Louquética

Incontinência verbal

segunda-feira, 15 de outubro de 2012

Profissão: professor

Dia do professor: quase nada a declarar que venha a se constituir em novidade. Sei que um dia me tornei professora. Não sei como foi, mas sei como me dei conta: já nas sessões de psicanálise. E foi um processo engraçado, bem parecido com o que acontece àquelas pessoas que já estão casadas, mas não sabem disso. Eu, na época, era militar – as aulas eram só complemento, apesar da minha formação.
Eu nem sabia que era professora.
É inferno e paraíso, ao mesmo tempo, a profissão, porque nunca é apenas o meio de se tirar o dinheiro para o sustento. Há relações, contatos, trocas, expectativas, amizades, choques...
É que a pessoa não é simplesmente professor: tem que perceber qual é seu público, qual a área de atuação, onde quer estar e com que faixa etária quer lidar.

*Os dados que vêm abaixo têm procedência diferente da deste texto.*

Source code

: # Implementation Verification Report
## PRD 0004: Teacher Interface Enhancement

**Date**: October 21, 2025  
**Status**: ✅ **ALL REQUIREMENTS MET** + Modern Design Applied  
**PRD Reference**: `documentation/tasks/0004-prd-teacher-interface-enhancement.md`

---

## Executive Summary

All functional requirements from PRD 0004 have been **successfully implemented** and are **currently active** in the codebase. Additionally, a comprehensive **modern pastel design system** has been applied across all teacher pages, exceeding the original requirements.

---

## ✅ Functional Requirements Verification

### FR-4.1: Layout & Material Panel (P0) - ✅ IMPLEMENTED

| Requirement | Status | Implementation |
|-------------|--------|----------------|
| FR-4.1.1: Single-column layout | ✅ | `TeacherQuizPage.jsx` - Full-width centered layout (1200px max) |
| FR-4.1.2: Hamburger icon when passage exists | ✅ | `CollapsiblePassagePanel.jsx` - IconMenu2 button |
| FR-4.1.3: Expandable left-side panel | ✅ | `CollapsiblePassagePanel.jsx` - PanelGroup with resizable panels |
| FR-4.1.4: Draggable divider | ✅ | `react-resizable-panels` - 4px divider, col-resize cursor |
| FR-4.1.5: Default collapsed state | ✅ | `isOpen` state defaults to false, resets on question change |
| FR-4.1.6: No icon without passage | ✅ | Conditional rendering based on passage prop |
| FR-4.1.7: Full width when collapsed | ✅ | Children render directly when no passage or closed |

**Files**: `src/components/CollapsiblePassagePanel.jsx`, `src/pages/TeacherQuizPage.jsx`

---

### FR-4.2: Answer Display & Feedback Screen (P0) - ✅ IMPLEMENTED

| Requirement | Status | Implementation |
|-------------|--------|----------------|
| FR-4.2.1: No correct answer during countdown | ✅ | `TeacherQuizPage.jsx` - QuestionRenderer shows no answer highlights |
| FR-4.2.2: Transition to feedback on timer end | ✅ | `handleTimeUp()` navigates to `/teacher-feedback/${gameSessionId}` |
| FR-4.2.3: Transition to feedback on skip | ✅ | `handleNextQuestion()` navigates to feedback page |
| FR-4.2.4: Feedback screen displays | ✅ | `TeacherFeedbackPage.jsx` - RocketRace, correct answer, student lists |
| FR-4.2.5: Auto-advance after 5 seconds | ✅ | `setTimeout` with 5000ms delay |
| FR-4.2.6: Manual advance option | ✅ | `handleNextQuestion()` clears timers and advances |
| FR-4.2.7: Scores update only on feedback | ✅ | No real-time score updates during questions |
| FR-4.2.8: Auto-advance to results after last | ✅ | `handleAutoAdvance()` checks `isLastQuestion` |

Sei que prefiro os adultos e o Ensino Superior.
Estar no Ensino Superior não significa suplantar os problemas básicos de qualquer área de ensino: há sempre os que buscam resultados – a aprovação a qualquer preço, a estatística que o coordenador de curso quer, os números e a objetividade que quem vê e lê confunde com excelência e competência, as aspirações de donos e diretores que querem ter prestígio com o MEC, mesmo quando número e realidade são incompatíveis...
Tive alunos incríveis de pós-graduação, do tipo que quer assinar a lista para conseguir ir embora antes mesmo de chegar; passando por aqueles que convenientemente descobrem que são Adventistas nos dias de avaliação.
Mas tive também excelentes alunos no termo amplo: estes eram pessoas, pessoas mesmo, com responsabilidade, solidariedade, competência, disposição, eram de carne e osso e tinham honestidade intelectual.
Como aluna de pós-graduação, tive destes tipos como colegas. Os desonestos sempre se dão bem, porque têm boas relações. Mas os inteligentes são insuperáveis, são seguros, são poucos, mas suficientes. O caso é que não se é professor senão em relação a um contingente de alunos: um não existe sem o outro, mesmo que seja para a decepção mútua ou para o desenvolvimento recíproco.
Nunca tratei um aluno como cliente, talvez porque eu nunca estive à venda em nenhuma universidade – e se estivesse, certamente, a julgar pelo magistério em geral, eu pouco valeria.
Mas sou feliz como professora desde que isso passou a ser uma escolha consciente. Interessante é que a gente vai aprendendo a ser à medida que vai sendo, apesar de pensar que é.
Quando o povo adapta uma afirmação de Jean-Paul Sartre, segundo a qual “Eu sou o que fizeram de mim”, longe de ler isso numa perspectiva de passividade, eu concebo que a gente se deixa afetar pelo outro, se transforma com e por ele e, desta forma, sou o que muitos alunos fizeram de mim, porque aprendi com eles – por identificação ou por contraste.